Антонов огорчился и промолчал.

Позднее я видел его повесть под этим названием, но прочесть ее мне не удалось и я не знаю, последовал он моему совету или нет.

Таким образом я потерял многих старых друзей, но приобрел и немалое количество новых. Если подсчитать, какой процент среди тех и других давал «обличающие» меня показания, то цифры получатся приблизительно равные. При этом, правда, надо учесть, что большинство свидетелей ловилось (как ловится и сейчас) на довольно нехитрый прием: следователь вскользь, небрежно (или значительно и сурово) спрашивает вас: «Помните ли вы, что вы сказали в ответ на такую-то фразу Н.?» Вы, конечно, не помните, хотя точность цитаты заставляет вас вздрогнуть. «Ах, не помните? — говорит следователь. — Так я вам напомню...» И приводит ваши слова точь-в-точь так, как вы когда-то их произнесли. «Да, — соглашаетесь вы, — совершенно верно». Ибо какой же смысл скрывать то, что говорит о себе ваш приятель Н., находящийся за решеткой?
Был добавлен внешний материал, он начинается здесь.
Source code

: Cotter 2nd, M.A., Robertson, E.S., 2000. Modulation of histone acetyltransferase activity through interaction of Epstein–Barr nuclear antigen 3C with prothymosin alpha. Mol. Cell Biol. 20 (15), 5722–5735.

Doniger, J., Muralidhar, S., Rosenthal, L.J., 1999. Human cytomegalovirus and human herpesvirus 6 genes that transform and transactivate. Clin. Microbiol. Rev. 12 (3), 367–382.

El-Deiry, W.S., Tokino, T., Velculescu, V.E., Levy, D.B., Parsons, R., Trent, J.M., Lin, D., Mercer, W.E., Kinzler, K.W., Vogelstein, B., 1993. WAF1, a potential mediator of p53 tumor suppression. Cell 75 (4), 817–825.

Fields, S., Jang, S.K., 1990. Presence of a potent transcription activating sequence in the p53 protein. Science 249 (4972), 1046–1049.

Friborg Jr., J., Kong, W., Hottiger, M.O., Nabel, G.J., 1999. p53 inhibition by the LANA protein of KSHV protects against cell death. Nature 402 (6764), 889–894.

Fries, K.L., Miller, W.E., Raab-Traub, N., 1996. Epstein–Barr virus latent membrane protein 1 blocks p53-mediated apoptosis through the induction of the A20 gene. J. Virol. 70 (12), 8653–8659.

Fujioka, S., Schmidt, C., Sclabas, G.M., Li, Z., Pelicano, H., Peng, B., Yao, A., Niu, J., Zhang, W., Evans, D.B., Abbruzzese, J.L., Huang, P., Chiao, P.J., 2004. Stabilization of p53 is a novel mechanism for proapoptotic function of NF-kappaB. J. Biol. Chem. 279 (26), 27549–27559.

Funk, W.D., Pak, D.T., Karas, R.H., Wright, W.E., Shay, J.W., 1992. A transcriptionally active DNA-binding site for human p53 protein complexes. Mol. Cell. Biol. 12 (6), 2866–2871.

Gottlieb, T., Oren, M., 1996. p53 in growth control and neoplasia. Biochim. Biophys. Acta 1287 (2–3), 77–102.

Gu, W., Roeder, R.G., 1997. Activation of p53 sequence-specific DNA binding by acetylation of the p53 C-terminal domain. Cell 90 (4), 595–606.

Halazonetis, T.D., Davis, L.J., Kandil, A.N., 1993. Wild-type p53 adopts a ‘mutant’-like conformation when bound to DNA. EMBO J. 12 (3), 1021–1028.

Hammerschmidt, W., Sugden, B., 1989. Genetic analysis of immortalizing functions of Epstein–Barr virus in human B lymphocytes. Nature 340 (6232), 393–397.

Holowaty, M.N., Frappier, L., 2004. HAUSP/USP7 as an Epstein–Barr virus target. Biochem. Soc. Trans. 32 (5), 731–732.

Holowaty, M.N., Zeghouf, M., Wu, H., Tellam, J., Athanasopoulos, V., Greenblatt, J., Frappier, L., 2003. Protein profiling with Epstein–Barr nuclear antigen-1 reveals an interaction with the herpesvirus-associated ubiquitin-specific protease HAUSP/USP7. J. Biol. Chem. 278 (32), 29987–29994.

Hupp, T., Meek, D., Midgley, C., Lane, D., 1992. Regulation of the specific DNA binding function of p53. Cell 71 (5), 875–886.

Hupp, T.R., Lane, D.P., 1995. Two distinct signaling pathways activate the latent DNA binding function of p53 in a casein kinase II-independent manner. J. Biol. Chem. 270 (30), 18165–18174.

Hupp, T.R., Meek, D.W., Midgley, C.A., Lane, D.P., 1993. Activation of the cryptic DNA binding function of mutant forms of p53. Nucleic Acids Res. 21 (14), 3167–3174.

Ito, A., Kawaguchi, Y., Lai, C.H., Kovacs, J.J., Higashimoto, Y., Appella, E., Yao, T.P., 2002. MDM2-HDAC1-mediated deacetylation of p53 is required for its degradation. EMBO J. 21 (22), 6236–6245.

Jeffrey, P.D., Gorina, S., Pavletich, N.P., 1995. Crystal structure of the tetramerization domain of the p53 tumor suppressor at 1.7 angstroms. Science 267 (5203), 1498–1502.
Ему ведь виднее, что можно и что нельзя или не следует говорить.

Примите мои поздравления: вы попались на крючок, вы «коланулись». Вам ведь и в голову не придет, что ваш друг Н. не только не давал таких показаний, но даже ни разу не назвал ваше имя. Здесь сработала магнитофонная запись, предъявить которую вам или самому Н. следователь не имеет права (более того, согласно ст. 128 сталинской и ст.ст. 55 — 57 новой Конституций, предусматривающим неприкосновенность вашего жилища и охрану законом вашей личной жизни, у следователя просто не может быть подобной записи!). Но зато следователь, опираясь теперь на подписанный вами протокол, зажмет вашего приятеля в тиски: «Как же вы можете утверждать, что вы этого не говорили? Вот, полюбуйтесь, что показывает по этому поводу ваш лучший друг X.». Если ваш приятель достаточно тверд и не схватит эту приманку с той легкостью, с которой сделали это вы, то вам могут устроить очную ставку, и тогда у вас возникнет возможность исправить свою ошибку. «Нет, — заявите вы следователю. — Вы неправильно меня поняли, я этого не говорил, а протокол подписал потому, что был взволнован неожиданным вызовом и испуган...»

Вот, между прочим, какой диалог произошел между следователем Кривошеиным и молодым (тогда) поэтом Михаилом Ереминым, как я реконструировал его по замечаниям Кривошеина и Рогова и по злобной пене, которая выступала на их губах всякий раз, как упоминалась его, Еремина, фамилия:

Следователь. Знаете ли вы писателя Успенского Кирилла Владимировича?

Еремин. Нет, такого писателя я не знаю.

С.: Ну, хорошо, а Косцинского?

Е.: Писателя Косцинского я не знаю. Я знаю члена Союза писателей, носящего эту фамилию.

С: Как это понимать?

Е.: Мне не нравится, как и что он пишет.

С: Ладно... Скажите, вы часто у него бывали?